[Dataset entries]
====

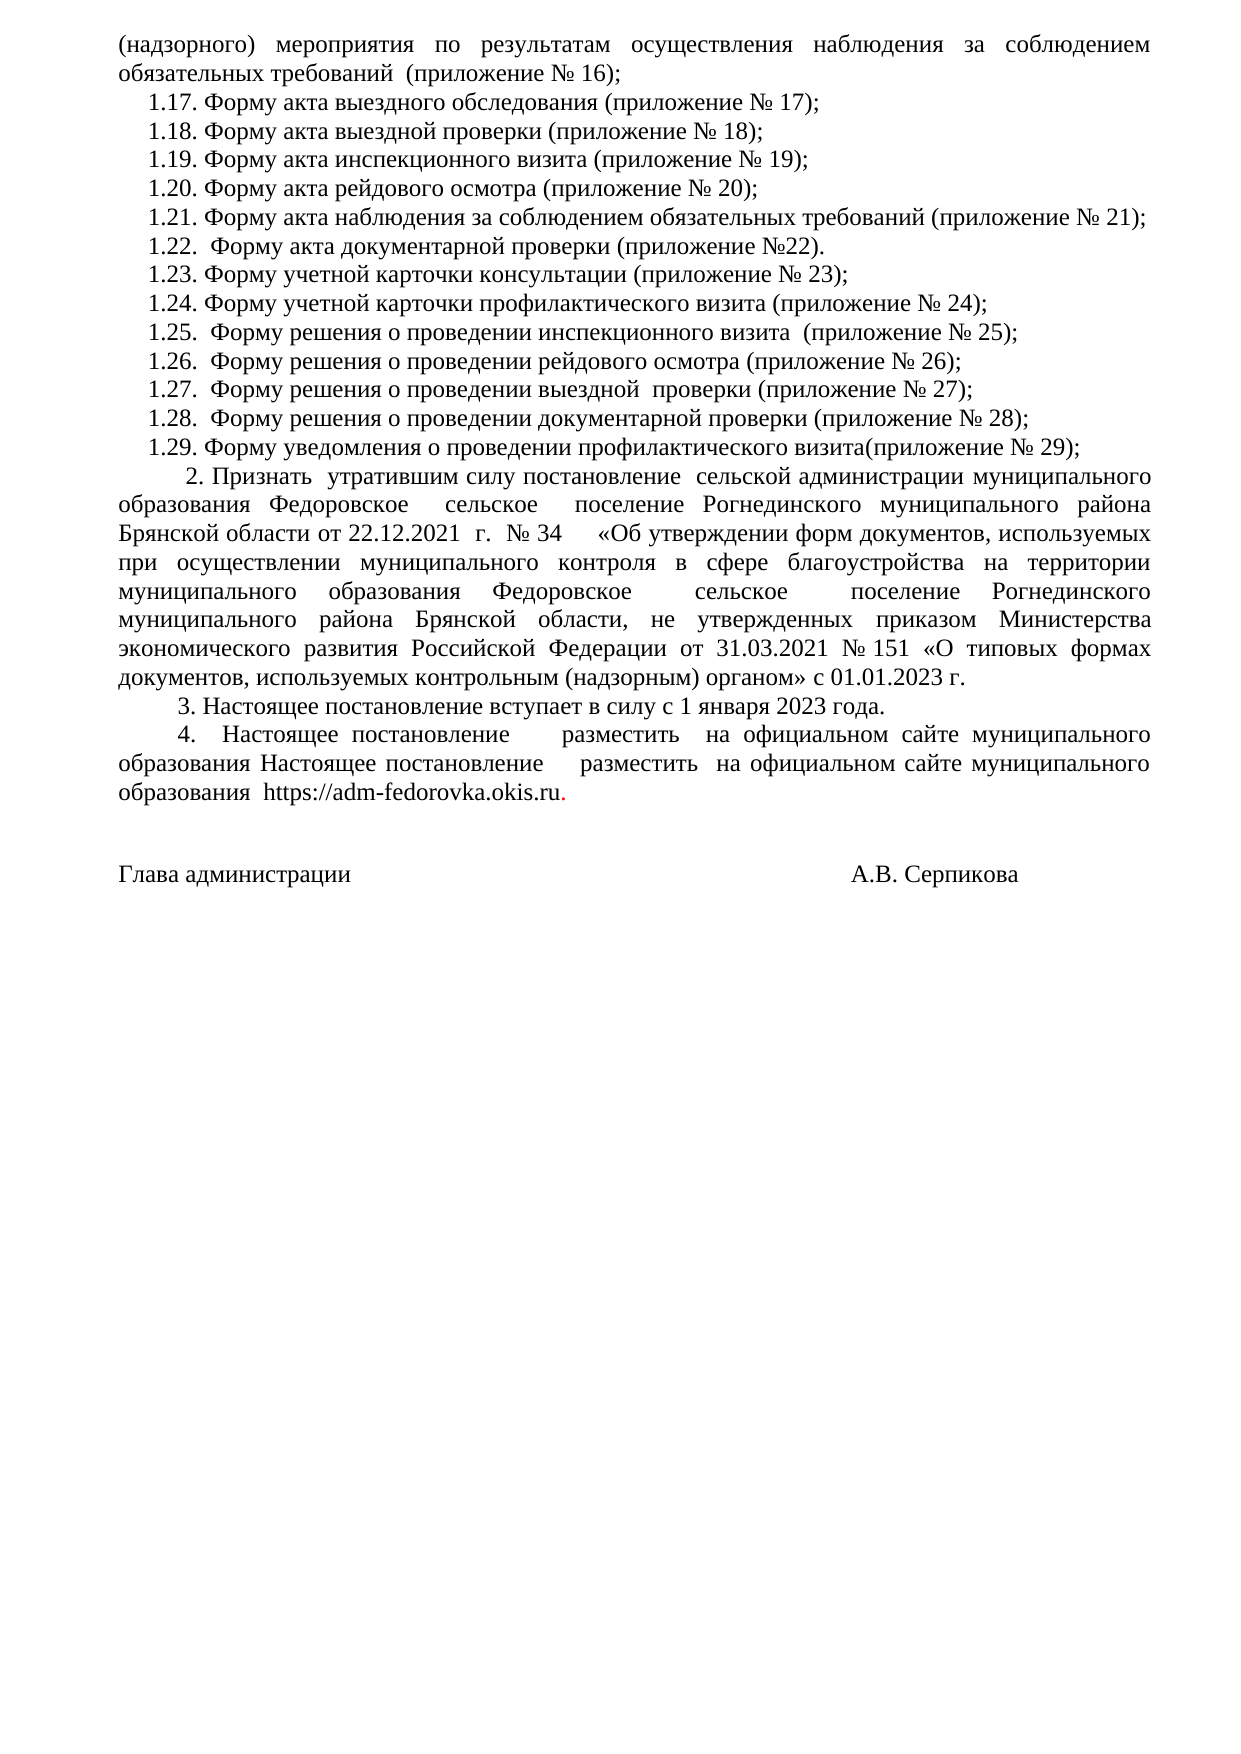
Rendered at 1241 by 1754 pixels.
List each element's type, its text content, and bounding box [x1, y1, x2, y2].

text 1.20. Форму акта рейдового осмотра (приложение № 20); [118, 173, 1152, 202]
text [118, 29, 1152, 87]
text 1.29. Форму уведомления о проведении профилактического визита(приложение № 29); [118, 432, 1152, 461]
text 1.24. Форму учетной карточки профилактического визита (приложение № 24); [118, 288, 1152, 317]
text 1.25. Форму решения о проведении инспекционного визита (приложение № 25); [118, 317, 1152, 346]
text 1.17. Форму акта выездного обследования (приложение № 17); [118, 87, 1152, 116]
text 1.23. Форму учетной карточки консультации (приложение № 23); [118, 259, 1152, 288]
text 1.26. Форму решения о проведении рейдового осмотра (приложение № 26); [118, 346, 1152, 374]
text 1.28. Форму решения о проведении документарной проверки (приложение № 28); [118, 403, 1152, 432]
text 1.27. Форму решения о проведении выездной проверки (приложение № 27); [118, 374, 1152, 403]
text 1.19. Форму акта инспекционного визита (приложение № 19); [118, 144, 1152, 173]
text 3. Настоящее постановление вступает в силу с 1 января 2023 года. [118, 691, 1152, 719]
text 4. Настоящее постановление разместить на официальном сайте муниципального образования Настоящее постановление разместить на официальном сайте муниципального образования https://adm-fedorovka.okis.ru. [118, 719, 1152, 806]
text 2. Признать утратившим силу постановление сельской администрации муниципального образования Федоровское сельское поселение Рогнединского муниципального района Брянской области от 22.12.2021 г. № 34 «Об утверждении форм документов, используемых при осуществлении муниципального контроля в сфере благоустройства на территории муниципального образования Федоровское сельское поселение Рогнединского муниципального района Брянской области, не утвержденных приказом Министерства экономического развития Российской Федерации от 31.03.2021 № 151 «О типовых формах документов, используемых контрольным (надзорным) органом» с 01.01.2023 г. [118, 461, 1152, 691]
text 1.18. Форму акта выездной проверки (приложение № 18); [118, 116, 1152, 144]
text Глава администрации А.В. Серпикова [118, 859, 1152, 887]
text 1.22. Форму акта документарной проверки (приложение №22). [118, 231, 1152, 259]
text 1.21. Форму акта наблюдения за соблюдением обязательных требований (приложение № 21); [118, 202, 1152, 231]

====

**WHAT TO PRODUCE:** In the entries above, some lines hold the string "документарной". Copy each of them.

**YOUR SOLUTION:**
text 1.28. Форму решения о проведении документарной проверки (приложение № 28); [118, 403, 1152, 432]
text 1.22. Форму акта документарной проверки (приложение №22). [118, 231, 1152, 259]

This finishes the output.